Potentially irreversible:

• Carcinogenesis.
• Infertility.
• Severe infectious complications.
• Cardiotoxic effects.
• Interstitial pulmonary fibrosis.
• Necrosis of the liver.

The most common complication arising from the treatment of cyclophosphamide is hemorrhagic cystitis, the development of which has been described in almost 30% of patients. The frequency of hemorrhagic cystitis is somewhat less on the background of parenteral than oral administration of cyclophosphamide. Although hemorrhagic cystitis is referred to as reversible complications, in some cases it precedes the development of fibrosis and even cancer of the bladder. For the prevention of hemorrhagic cystitis, the use of mesna, a detoxifying agent, is recommended that reduces the risk of hemorrhagic cystitis caused by cyclophosphamide.

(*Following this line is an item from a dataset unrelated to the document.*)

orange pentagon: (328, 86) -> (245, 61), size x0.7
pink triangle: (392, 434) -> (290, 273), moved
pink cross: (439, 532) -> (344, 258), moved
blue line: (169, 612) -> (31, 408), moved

The active component of mesna is the synthetic sulfhydryl substance 2-mercaptoethanesulfonate. Issue in the form of a sterile solution containing 100 mg / ml of mesna and 0.025 mg / ml of edetate (pH 6.6-8.5). After intravenous injection mesna very quickly oxidizes into its main metabolite mesna-disulfide (dimesna), which is eliminated by the kidneys. In the kidney mesna-disulfide is reduced to free thiol groups (mesna), which have the ability to chemically react with the urotoxic metabolites of cyclophosphamide - acrolein and 4-hydroxycyclophosphamide.

Mesna is administered intravenously in an amount equal to 20% of the dose of cyclophosphamide (volume / volume), before and after 4 and 8 hours after taking cyclophosphamide. The total dose of mesna is 60% of the dose of cyclophosphamide.